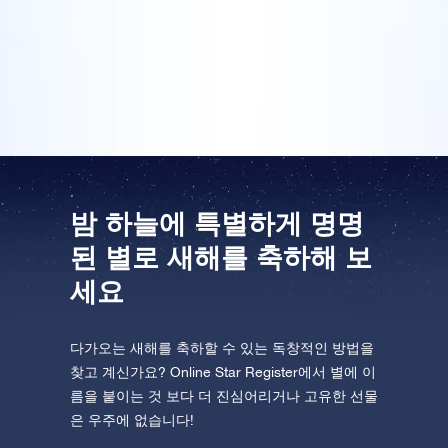
운로드하고 별을 확인하세요!
원을 위한 별을 등록하고 증명서에 개인적인 메시지까
지 적어 주셨습니다. 이건 정말 톡톡 튀는 새해 선물이라
One Million Stars를 방문해 보세요
고 생각했습니다.
VR로 우주를 탐험하세요
AppStore(iOS)
Play Store(Android)
밤 하늘에 특별하게 명명
된 별로 새해를 축하해 보
세요
다가오는 새해를 축하할 수 있는 독창적인 방법을
찾고 계신가요? Online Star Register에서 별에 이
름을 붙이는 것 보다 더 진심어리거나 고유한 선물
은 우주에 없습니다!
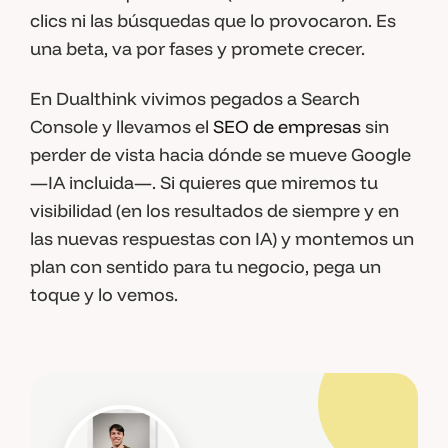
clics ni las búsquedas que lo provocaron. Es
una beta, va por fases y promete crecer.
En Dualthink vivimos pegados a Search
Console y llevamos el
SEO de empresas
sin
perder de vista hacia dónde se mueve Google
—IA incluida—. Si quieres que miremos tu
visibilidad (en los resultados de siempre y en
las nuevas respuestas con IA) y montemos un
plan con sentido para tu negocio, pega un
toque y lo vemos.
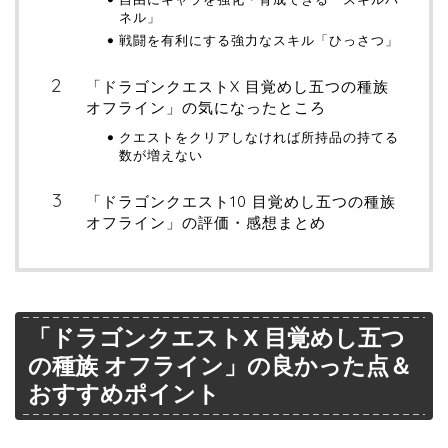
ネル」
戦闘を有利にする強力なスキル「ひっさつ」
「ドラゴンクエストX 目覚めし五つの種族
オフライン」の気になったところ
クエストをクリアしなければ所持品の持てる
数が増えない
「ドラゴンクエスト10 目覚めし五つの種族
オフライン」の評価・感想まとめ
「ドラゴンクエストX 目覚めし五つ
の種族 オフライン」の良かった点＆
おすすめポイント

-*-*-

• _Description of the task_: Leave out every picture, and copy exactly the lines from the line that contains "visibilidad (en los" through the end of the material.

• _Output of the exercise_:
visibilidad (en los resultados de siempre y en
las nuevas respuestas con IA) y montemos un
plan con sentido para tu negocio, pega un
toque y lo vemos.
ネル」
戦闘を有利にする強力なスキル「ひっさつ」
「ドラゴンクエストX 目覚めし五つの種族
オフライン」の気になったところ
クエストをクリアしなければ所持品の持てる
数が増えない
「ドラゴンクエスト10 目覚めし五つの種族
オフライン」の評価・感想まとめ
「ドラゴンクエストX 目覚めし五つ
の種族 オフライン」の良かった点＆
おすすめポイント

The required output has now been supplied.